Religion can fight denial, or give in to it. The pope gives in to denial when, standing in Mexico City, surrounded by three million people destroying the environment and their own children, he says that birth control is wrong. Each of us has the pope's brain defect, which is perfectly compatible with nobility, intelligence, courage, education." [italics mine.]

What is to be done about denial? It's hard to face something we don't see, something in which we are all unwitting conspirators. This is one place where art can help, Bly says.

Great art and literature are the only models we have left to help us stop lying. The greater the art the less the denial. We don't need avant-garde art now, but great art. Breaking through the wall of denial helps us get rid of self-pity, and replaces self-pity with awe at the complicated misery of all living things.

  • We need to keep learning.

There's lots of talk about this one. Our technologies are changing so rapidly that people will need to keep learning new jobs. But we need to care about more than that--we should see ourselves not just as servants of our economy. (Wasn't the economy supposed to serve us?)

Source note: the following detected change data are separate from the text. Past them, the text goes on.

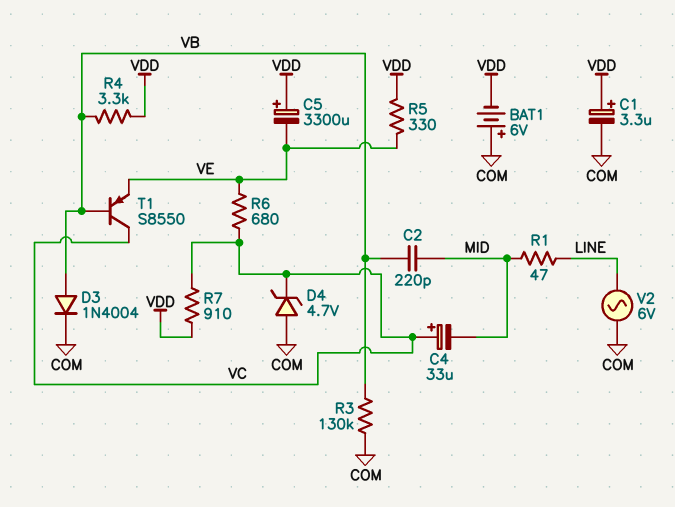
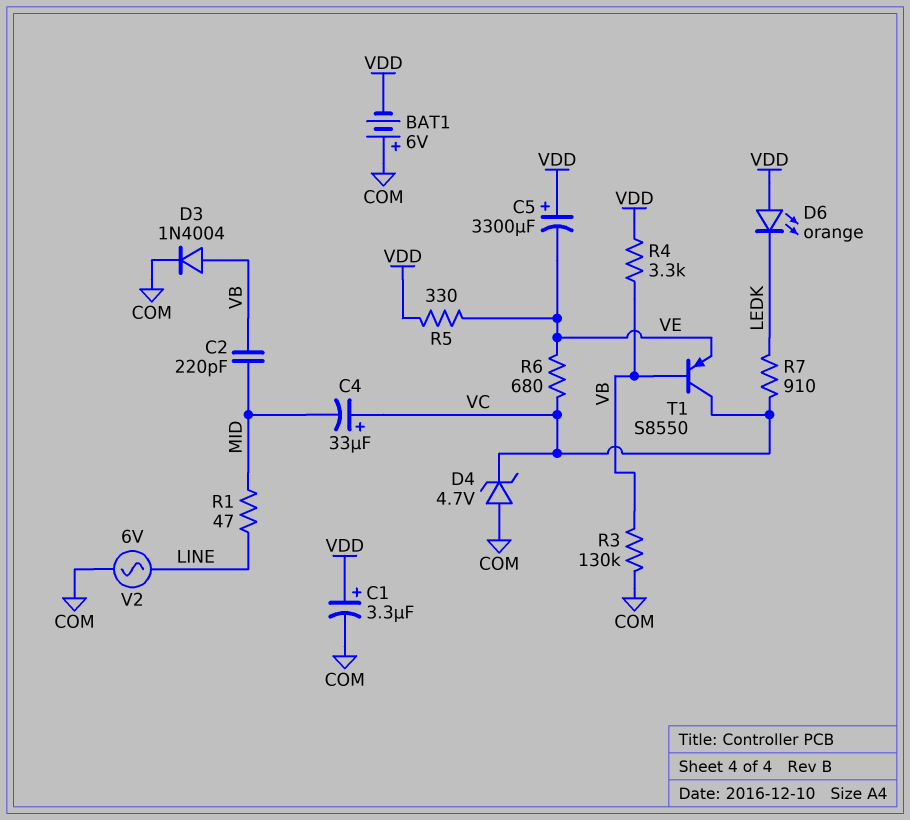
D6: none -> LED orange (A VDD, K LEDK)
R7: 910 (VC, VDD) -> 910 (LEDK, VC)

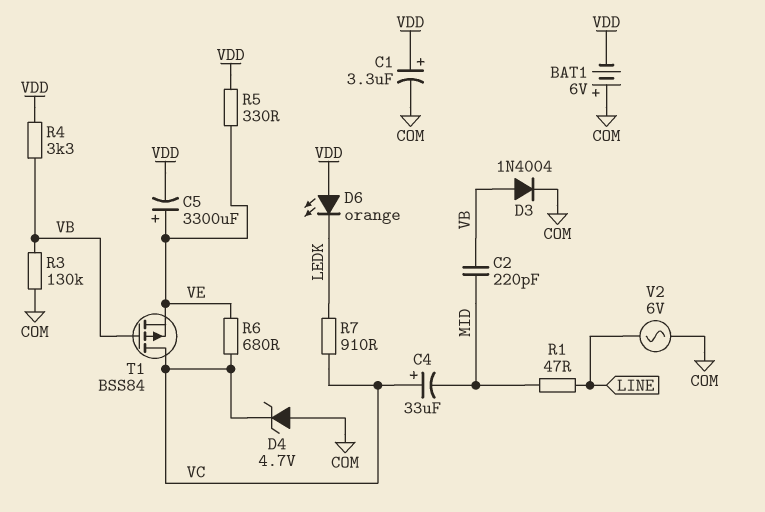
C5: 3300uF (plus VDD, minus VE) -> 3300uF (plus VE, minus VDD)
T1: PNP S8550 (B VB, C VC, E VE) -> PMOS BSS84 (G VB, D VC, S VE)

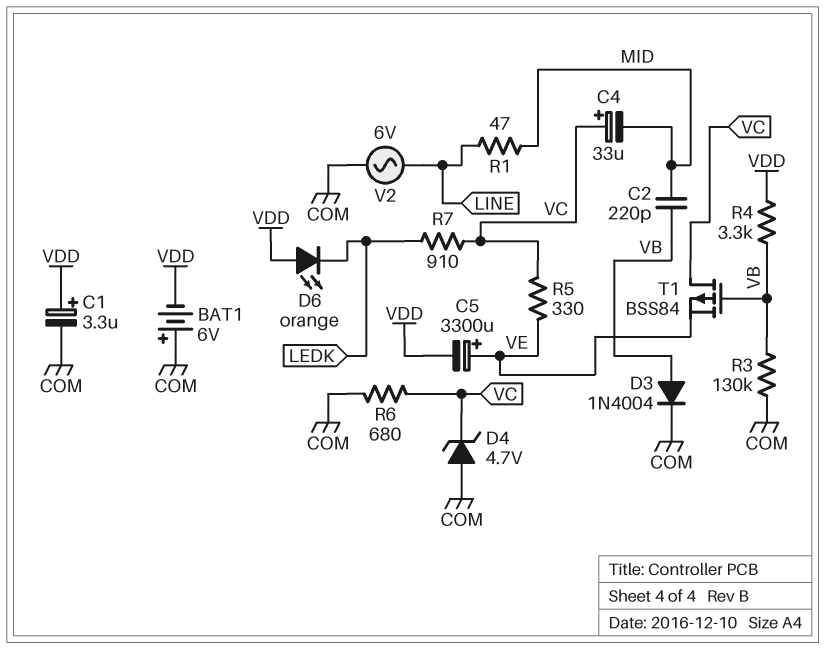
R5: 330 (VDD, VE) -> 330 (VC, VE)
R6: 680 (VC, VE) -> 680 (COM, VC)

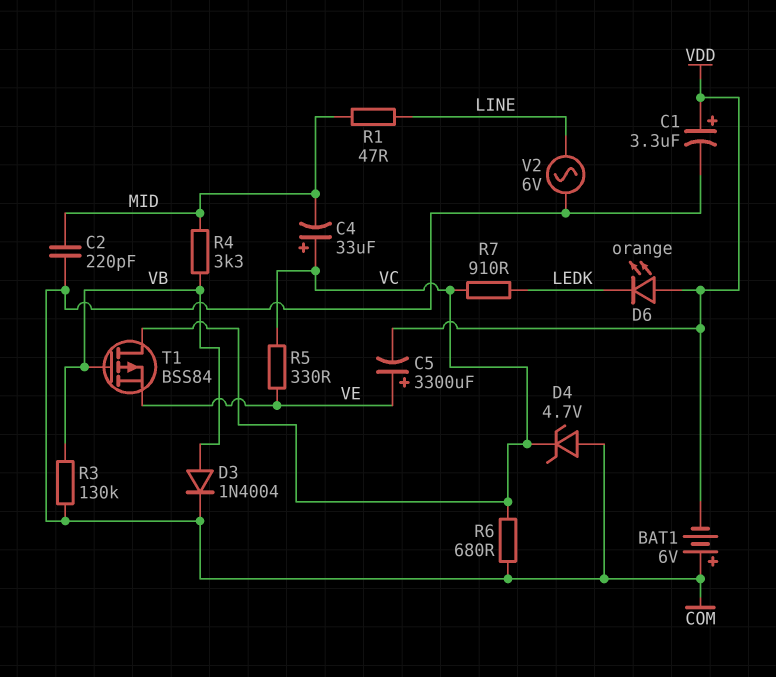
C2: 220pF (MID, VB) -> 220pF (COM, MID)
R4: 3.3k (VB, VDD) -> 3.3k (MID, VB)

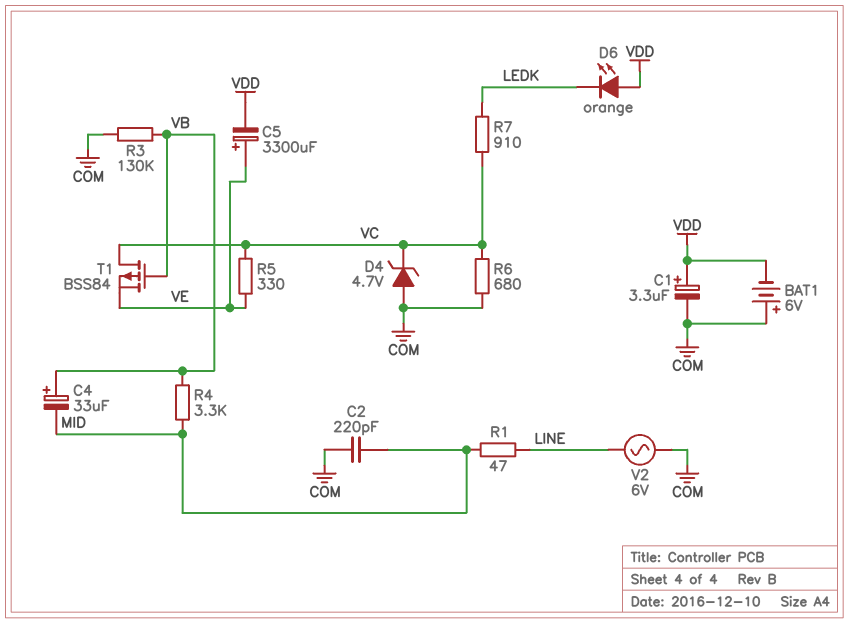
C4: 33uF (plus VC, minus MID) -> 33uF (plus VB, minus MID)
D3: diode 1N4004 (A VB, K COM) -> none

Anyway, schools, no matter how much they might say, "We all need to be lifelong learners," are places where learning stops at a certain point. That's one more reason why I think we need some new kind of institution.

  • We need to find meaning in our lives.

Americans are trying to find meaning in what they accumulate or what they accomplish, but many wise people--Viktor Frankl in Man's Search for Meaning, Robert Pirsig in Zen and the Art of Motorcycle Maintenance, Lao Tzu in the Tao Te Ching, Thomas Moore in Care of the Soul, to name but a few--insist that the central truths of life, while they can be experienced, cannot be defined in words. Each of us finds meaning in our own way, in our own time. Nobody can tell us where to look for meaning, but maybe a learning institution (as distinct from a school) could encourage the search instead of colluding with the purveyors of addictions.

  • We need to offer learning opportunities for everyone.

It's just no good to have a system in which accidents of birth determine a person's learning opportunities. As a society, we're still acting like it's okay for some people to get lots of learning opportunities while others don't get many.

  • We need to develop administrative structures that keep as much local control as possible.

Most of our institutional models are centralized organizations, and in some cases power is getting even more centralized: corporations can make decisions affecting many nations without being responsible to anyone; recent trade agreements put decision-making power in the hands of committees that are not responsible to the communities their decisions will affect.

There are now numerous examples of successful decentralized organizations. Society needs to work on this, and whatever kind of education we have should help people to wrap their minds around this slippery topic.

  • We need, at least temporarily, to provide people with nurture that used to be provided by families.

Gang members try to initiate themselves into adulthood, but, not being adults, they can't do it. Young people from broken families try to have relationships, but, having no other examples around, they repeat the mistakes of their parents. Society needs to intervene in such lives, not to enforce particular behaviors, but to offer more options.

These are some of the ways in which society needs to change, and so these are some of our educational needs.

But the learning that is required is not new skills; it is new ways of understanding, new viewpoints, new attitudes. Schools were developed to teach skills, and no matter what you think about how poorly they did that, they just aren't suited to helping people learn new attitudes. And they are terrible at helping people learn things that haven't been invented yet.

In my opinion, no amount of fixing will render schools able to meet society's needs. We need some new kind of institution.